但由于Sampling次数还是太大,我们还是进行计算,而且在高维的情况下,如果$\mathbb{P}(\textbf x)$不是Uniform,那么也很难利用这个方法来Sampling。因此提出了其他方法来解决,例如Importance Sampling, Rejection Sampling, Metropolis Method, Gibbs Sampling etc.
Importance Sampling
Importance Sampling 主要解决第二个问题。
Find a simpler density $Q(x)$, and its $Q^*(x)$ is easy to generate.
Introduce the ‘weights’,
$$w_r = \frac{P^*(x^{(r)})}{Q^*(x^{(r)})}$$
which we use to adjust the “importance” of each point in our estimator thus:
$$\hat{\boldsymbol{\Phi}} = \frac{\sum_rw_r\phi(x^{(r)})}{\sum_rw_r}.$$
If $Q(x)$ is non-zero for all $x$ where $P(x)$ is non-zero, it can be proved that $\hat{\boldsymbol{\Phi}}$ converges to $\boldsymbol{\Phi}$ as $R$ increases.

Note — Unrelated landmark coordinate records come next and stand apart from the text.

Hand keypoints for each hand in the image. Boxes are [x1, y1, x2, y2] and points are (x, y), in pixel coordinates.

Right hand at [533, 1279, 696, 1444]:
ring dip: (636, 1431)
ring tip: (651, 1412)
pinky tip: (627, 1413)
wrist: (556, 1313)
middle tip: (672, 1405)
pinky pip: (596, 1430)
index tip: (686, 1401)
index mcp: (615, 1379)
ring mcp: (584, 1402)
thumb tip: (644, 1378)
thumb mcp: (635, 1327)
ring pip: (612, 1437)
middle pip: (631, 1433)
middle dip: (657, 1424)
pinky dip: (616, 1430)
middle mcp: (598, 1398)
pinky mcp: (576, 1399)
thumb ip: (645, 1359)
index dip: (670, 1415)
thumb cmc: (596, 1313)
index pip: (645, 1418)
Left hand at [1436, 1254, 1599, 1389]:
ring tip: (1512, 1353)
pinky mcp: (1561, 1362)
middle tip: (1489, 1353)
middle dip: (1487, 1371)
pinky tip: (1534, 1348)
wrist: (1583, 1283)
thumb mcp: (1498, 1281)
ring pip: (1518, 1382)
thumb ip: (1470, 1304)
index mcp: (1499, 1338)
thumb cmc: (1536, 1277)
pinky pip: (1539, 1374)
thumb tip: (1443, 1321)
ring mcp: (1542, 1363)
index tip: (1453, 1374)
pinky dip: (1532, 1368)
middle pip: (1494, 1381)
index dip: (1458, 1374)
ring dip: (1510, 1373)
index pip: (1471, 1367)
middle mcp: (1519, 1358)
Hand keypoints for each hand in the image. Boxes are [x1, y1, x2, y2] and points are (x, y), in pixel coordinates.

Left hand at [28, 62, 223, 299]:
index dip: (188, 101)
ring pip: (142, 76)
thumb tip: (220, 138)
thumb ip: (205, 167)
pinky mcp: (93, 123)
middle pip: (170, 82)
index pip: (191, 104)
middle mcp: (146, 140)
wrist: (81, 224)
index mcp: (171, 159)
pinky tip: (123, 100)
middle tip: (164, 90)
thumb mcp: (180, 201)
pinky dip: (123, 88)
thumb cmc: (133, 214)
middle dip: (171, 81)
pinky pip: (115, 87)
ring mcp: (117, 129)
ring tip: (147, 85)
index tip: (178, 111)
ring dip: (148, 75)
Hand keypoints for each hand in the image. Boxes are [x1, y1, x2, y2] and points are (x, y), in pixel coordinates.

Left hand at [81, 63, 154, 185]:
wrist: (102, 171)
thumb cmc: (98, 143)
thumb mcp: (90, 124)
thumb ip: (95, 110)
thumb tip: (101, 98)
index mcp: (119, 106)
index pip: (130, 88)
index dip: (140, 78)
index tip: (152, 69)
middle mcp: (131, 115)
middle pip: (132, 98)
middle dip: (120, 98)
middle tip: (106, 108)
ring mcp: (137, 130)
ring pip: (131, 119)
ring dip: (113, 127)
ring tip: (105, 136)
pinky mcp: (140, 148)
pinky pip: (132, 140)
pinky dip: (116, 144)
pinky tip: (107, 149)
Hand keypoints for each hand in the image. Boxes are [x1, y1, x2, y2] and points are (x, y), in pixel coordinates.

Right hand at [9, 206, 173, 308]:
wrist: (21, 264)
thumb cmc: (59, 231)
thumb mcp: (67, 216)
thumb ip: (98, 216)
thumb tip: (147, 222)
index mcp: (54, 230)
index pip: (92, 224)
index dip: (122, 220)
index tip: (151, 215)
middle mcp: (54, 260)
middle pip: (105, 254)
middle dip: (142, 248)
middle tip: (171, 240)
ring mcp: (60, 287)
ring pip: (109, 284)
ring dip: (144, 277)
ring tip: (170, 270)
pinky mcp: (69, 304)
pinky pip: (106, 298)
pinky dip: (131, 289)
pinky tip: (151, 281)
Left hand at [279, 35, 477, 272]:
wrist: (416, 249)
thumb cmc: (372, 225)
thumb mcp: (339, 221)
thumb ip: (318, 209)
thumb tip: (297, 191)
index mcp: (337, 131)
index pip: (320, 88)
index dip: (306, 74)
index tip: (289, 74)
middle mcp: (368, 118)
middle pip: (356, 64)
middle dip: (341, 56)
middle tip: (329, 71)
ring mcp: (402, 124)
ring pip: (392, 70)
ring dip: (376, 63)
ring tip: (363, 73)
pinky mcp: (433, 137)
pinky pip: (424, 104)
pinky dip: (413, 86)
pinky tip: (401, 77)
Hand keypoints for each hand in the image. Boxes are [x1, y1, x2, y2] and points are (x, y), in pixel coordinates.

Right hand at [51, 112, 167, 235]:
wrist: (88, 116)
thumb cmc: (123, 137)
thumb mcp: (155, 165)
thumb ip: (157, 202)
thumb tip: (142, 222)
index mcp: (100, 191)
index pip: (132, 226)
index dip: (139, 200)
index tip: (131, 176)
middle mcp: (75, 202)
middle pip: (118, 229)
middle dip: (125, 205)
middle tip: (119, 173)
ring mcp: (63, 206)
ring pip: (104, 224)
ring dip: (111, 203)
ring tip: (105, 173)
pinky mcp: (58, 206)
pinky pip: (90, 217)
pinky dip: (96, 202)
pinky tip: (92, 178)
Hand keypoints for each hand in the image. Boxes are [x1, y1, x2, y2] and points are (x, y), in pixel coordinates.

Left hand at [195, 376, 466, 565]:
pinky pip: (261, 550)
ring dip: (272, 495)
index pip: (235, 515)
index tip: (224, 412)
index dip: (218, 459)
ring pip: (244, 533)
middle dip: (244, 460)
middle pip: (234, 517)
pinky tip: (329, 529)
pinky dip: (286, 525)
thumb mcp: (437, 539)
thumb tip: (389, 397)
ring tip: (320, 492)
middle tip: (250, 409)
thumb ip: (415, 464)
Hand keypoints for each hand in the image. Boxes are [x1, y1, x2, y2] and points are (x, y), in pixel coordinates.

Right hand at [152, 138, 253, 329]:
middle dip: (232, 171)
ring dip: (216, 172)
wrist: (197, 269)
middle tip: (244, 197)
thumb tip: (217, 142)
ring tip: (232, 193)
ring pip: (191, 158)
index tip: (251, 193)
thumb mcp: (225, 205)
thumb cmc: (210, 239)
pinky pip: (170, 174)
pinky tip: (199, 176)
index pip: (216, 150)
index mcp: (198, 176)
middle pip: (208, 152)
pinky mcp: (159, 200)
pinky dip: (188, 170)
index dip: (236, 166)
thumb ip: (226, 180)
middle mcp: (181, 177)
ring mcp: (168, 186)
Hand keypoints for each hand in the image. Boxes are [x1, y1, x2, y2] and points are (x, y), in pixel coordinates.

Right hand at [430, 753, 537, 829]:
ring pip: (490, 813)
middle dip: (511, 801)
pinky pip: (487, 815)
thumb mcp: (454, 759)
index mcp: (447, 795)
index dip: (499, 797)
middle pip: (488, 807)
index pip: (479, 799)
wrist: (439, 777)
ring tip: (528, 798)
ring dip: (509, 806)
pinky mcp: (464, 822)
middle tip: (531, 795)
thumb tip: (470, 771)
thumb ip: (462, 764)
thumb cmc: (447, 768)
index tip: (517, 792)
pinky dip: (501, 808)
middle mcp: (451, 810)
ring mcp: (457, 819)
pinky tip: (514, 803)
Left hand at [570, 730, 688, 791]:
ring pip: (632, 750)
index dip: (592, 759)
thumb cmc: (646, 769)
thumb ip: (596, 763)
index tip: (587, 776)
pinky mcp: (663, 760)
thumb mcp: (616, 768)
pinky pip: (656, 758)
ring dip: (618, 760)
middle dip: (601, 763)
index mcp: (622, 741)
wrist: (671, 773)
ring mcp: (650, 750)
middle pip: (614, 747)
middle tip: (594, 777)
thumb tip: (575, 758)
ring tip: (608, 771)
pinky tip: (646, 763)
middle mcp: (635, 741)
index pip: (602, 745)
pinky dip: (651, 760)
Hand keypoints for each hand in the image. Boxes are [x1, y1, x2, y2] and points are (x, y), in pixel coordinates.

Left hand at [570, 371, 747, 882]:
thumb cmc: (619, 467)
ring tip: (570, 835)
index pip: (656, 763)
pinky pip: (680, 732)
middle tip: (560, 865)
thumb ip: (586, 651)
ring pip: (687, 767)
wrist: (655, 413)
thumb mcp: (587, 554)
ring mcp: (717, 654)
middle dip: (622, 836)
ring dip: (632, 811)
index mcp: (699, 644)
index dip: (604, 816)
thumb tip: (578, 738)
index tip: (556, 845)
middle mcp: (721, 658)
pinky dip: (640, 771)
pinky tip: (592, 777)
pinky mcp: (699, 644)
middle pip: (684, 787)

Disadvantages: Fisrt, we clearly need to obtain samples in the typical set of $P$. Second, even if we obtain samples in the typical set, the weights associated with those samples are likely to vary by large factors, because the probabilities of points in a typical set, although similar to each other, still differ by factors of order $\exp(\sqrt{N})$.
Rejection Sampling
- Draw $x\sim Q$,$Q$ is the proposal distribution.
- Compute $$\alpha = \frac{p^*(x)}{cq^*(x)}$$
- Draw $U\sim\text{Unif}(0,1)$
- Accept $x$ if $u\leq\alpha$
Disadvantages: Not efficiency.